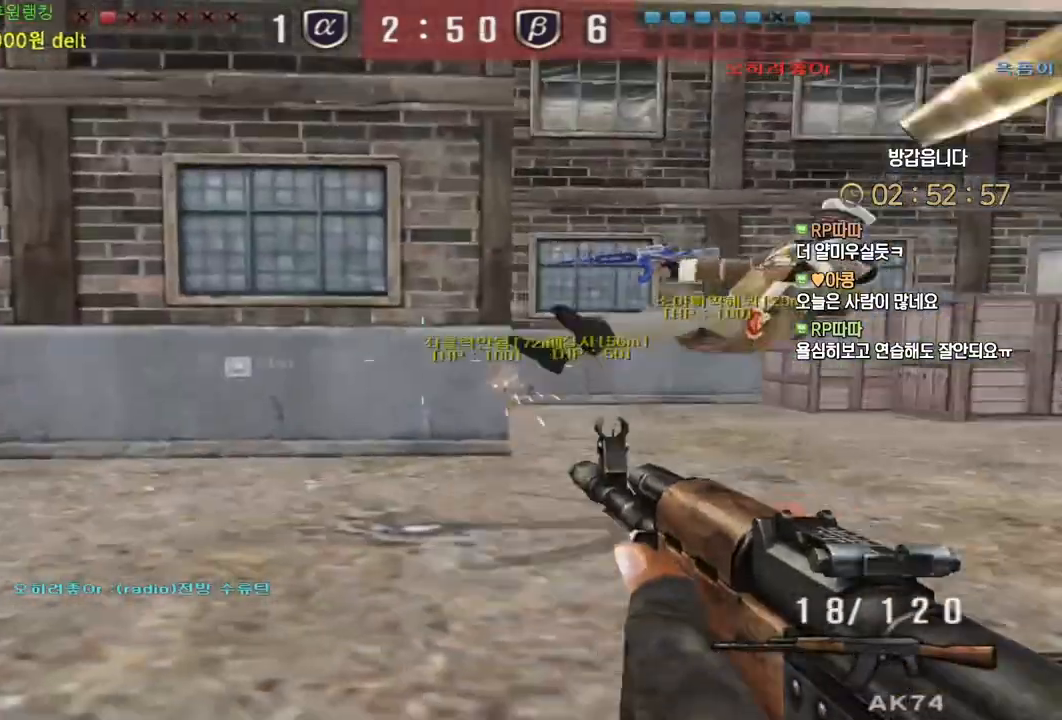
{"keys": ["d", "tab", "w"], "mouse": [], "events": [[17, "space", "down"], [33, "ctrl", "up"], [83, "w", "down"], [100, "d", "down"], [117, "space", "up"], [350, "tab", "down"]]}
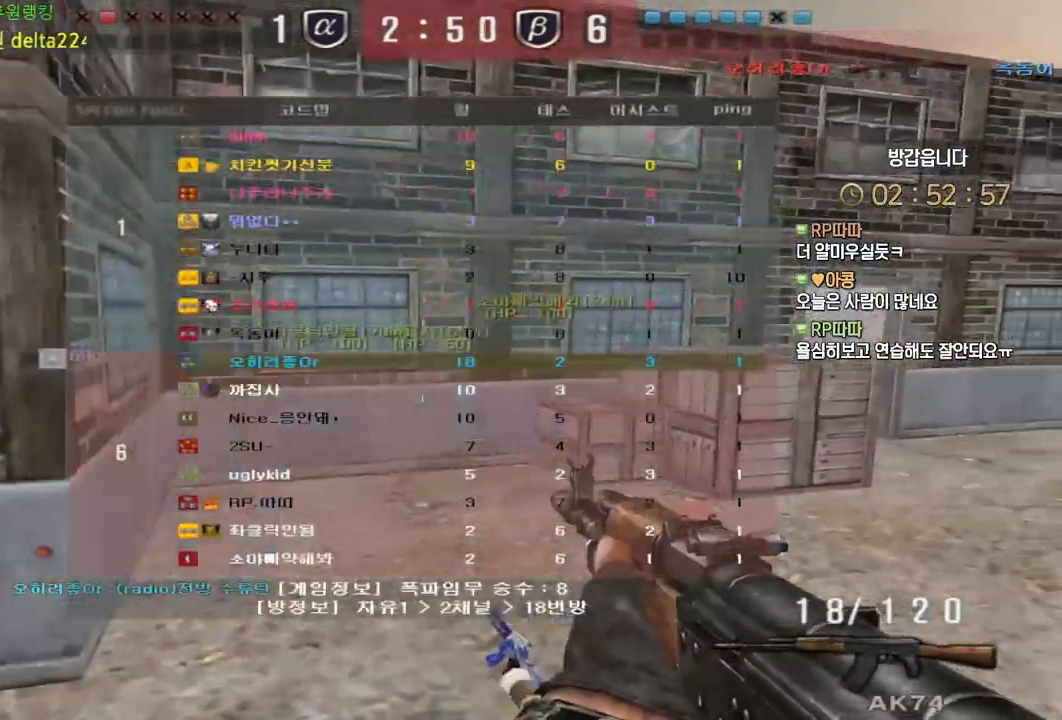
{"keys": ["ctrl"], "mouse": [], "events": [[117, "tab", "up"], [217, "ctrl", "down"], [250, "d", "up"], [250, "space", "down"], [250, "w", "up"], [283, "space", "up"], [300, "ctrl", "up"], [350, "ctrl", "down"], [350, "r", "down"], [450, "r", "up"]]}
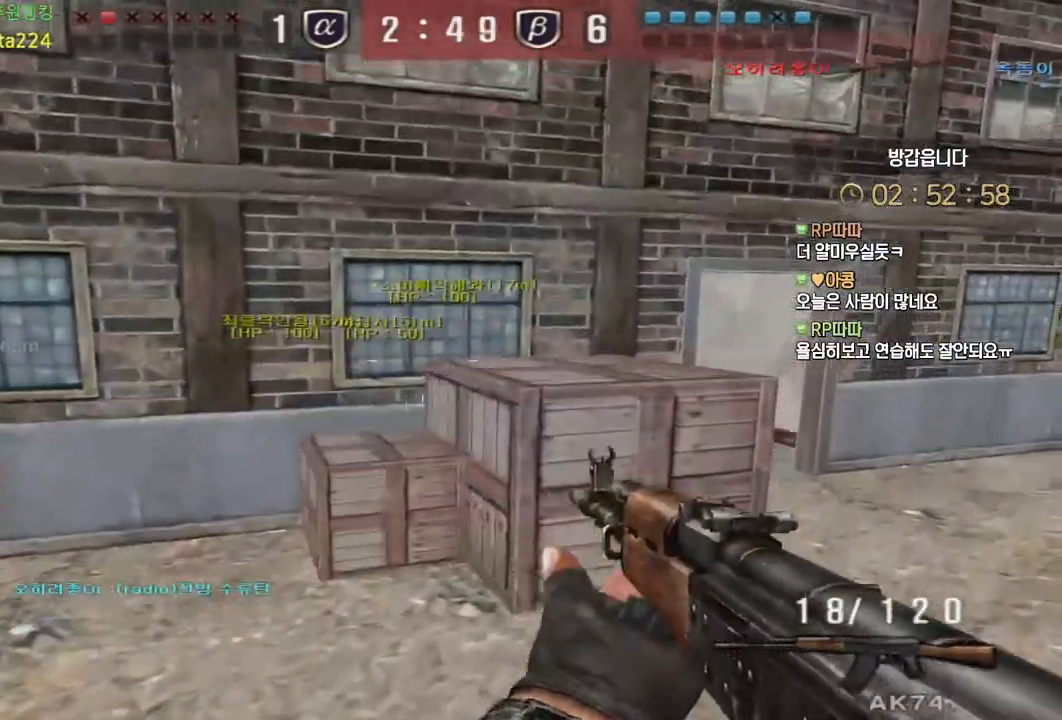
{"keys": [], "mouse": [], "events": [[17, "ctrl", "up"], [67, "d", "down"], [100, "w", "down"], [117, "tab", "down"], [367, "tab", "up"], [433, "ctrl", "down"], [450, "space", "down"], [450, "w", "up"], [467, "d", "up"], [500, "ctrl", "up"], [500, "space", "up"]]}
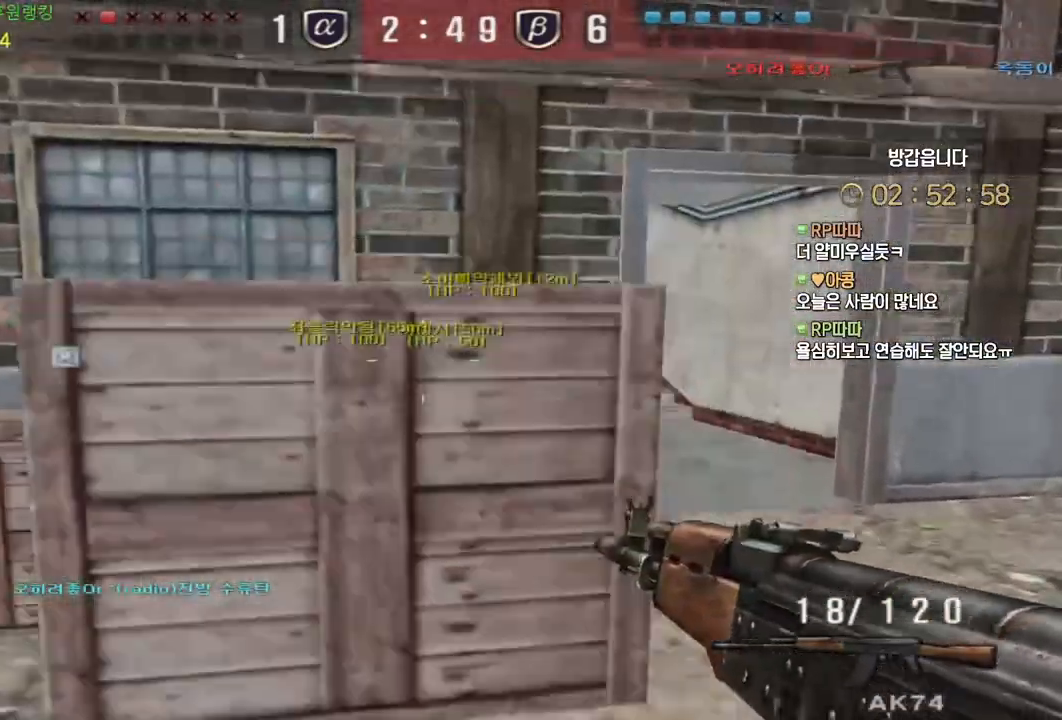
{"keys": [], "mouse": [], "events": []}
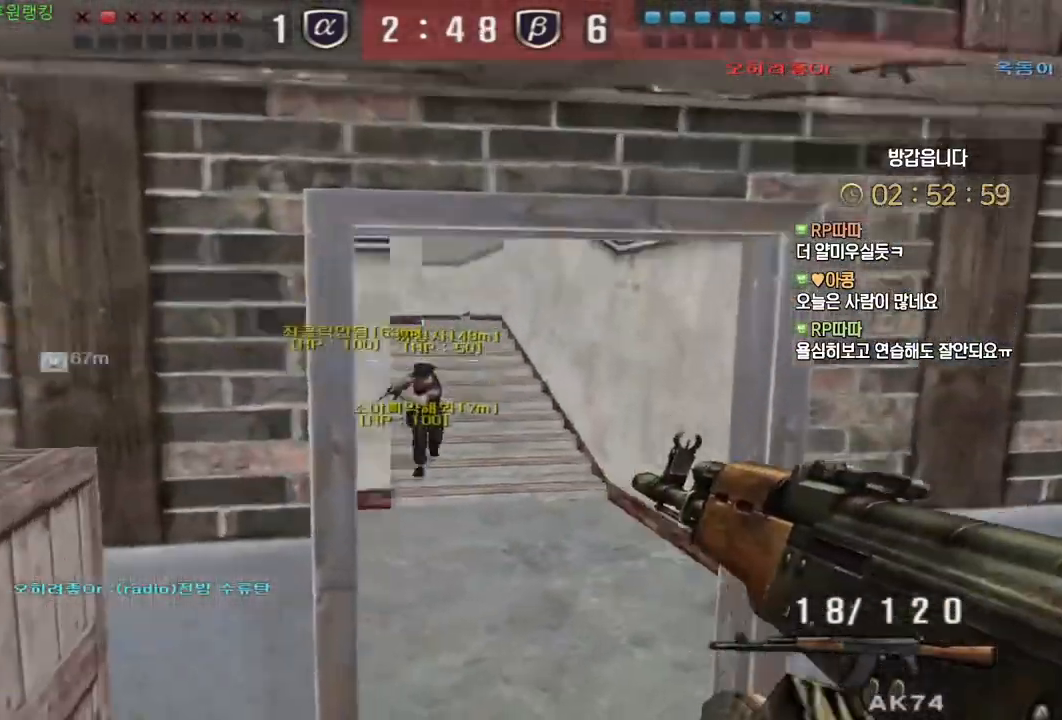
{"keys": ["shift"], "mouse": [], "events": [[83, "shift", "down"]]}
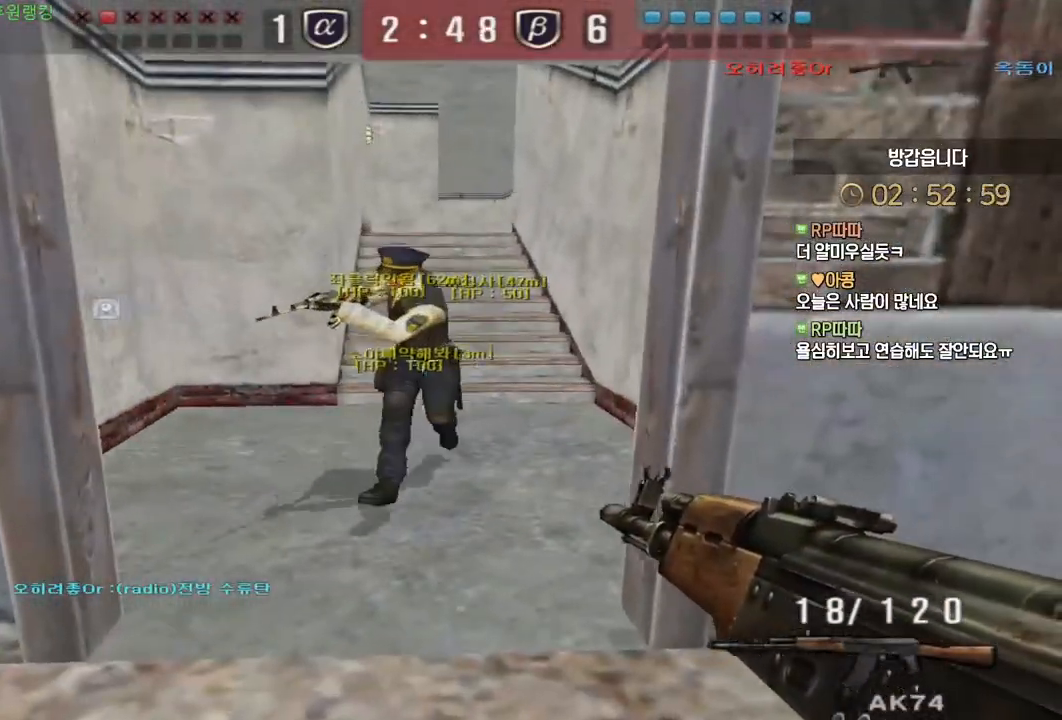
{"keys": ["d", "s", "shift"], "mouse": [], "events": [[117, "d", "down"], [350, "s", "down"]]}
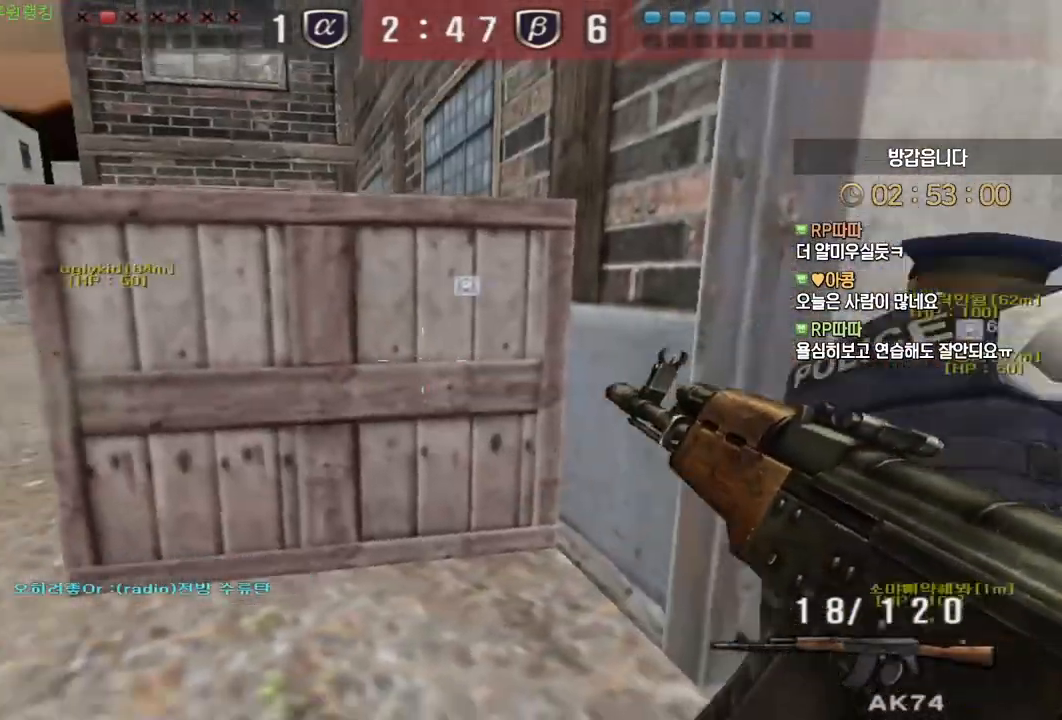
{"keys": ["shift"], "mouse": [], "events": [[17, "s", "up"], [67, "d", "up"]]}
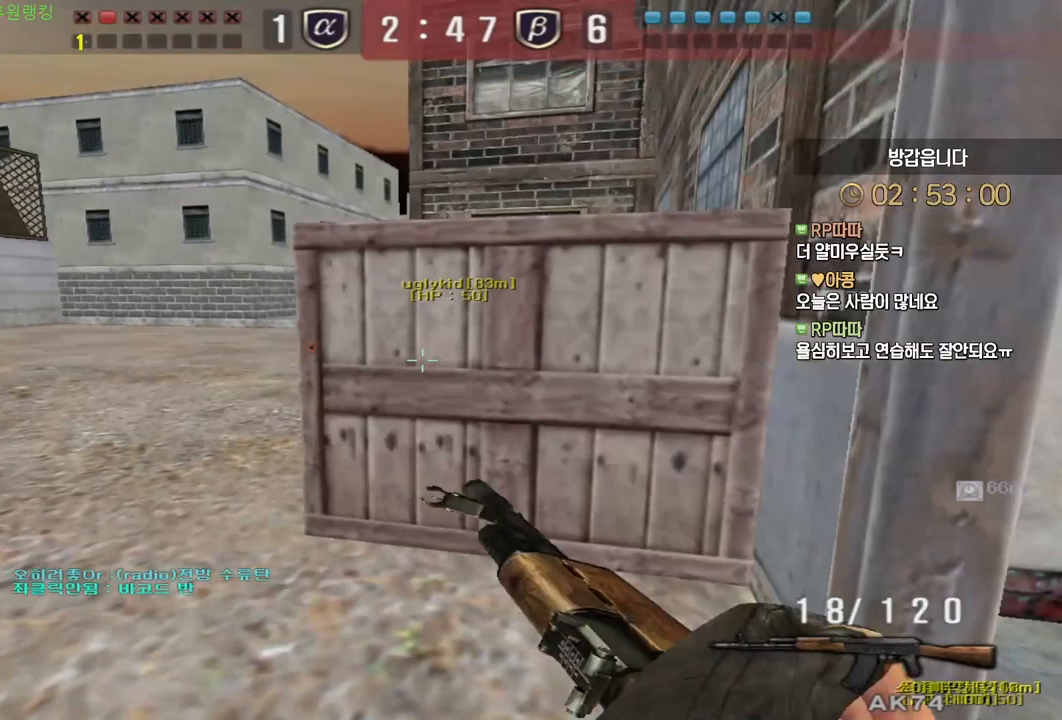
{"keys": ["a", "shift", "w"], "mouse": [], "events": [[233, "w", "down"], [400, "a", "down"]]}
★ ★ ★ ★ ★
» About this exercise:
Write out the records in full and exactly, omitting the pictures they hold.

» Solved exercise:
{"keys": ["d", "tab", "w"], "mouse": [], "events": [[17, "space", "down"], [33, "ctrl", "up"], [83, "w", "down"], [100, "d", "down"], [117, "space", "up"], [350, "tab", "down"]]}
{"keys": ["ctrl"], "mouse": [], "events": [[117, "tab", "up"], [217, "ctrl", "down"], [250, "d", "up"], [250, "space", "down"], [250, "w", "up"], [283, "space", "up"], [300, "ctrl", "up"], [350, "ctrl", "down"], [350, "r", "down"], [450, "r", "up"]]}
{"keys": [], "mouse": [], "events": [[17, "ctrl", "up"], [67, "d", "down"], [100, "w", "down"], [117, "tab", "down"], [367, "tab", "up"], [433, "ctrl", "down"], [450, "space", "down"], [450, "w", "up"], [467, "d", "up"], [500, "ctrl", "up"], [500, "space", "up"]]}
{"keys": [], "mouse": [], "events": []}
{"keys": ["shift"], "mouse": [], "events": [[83, "shift", "down"]]}
{"keys": ["d", "s", "shift"], "mouse": [], "events": [[117, "d", "down"], [350, "s", "down"]]}
{"keys": ["shift"], "mouse": [], "events": [[17, "s", "up"], [67, "d", "up"]]}
{"keys": ["a", "shift", "w"], "mouse": [], "events": [[233, "w", "down"], [400, "a", "down"]]}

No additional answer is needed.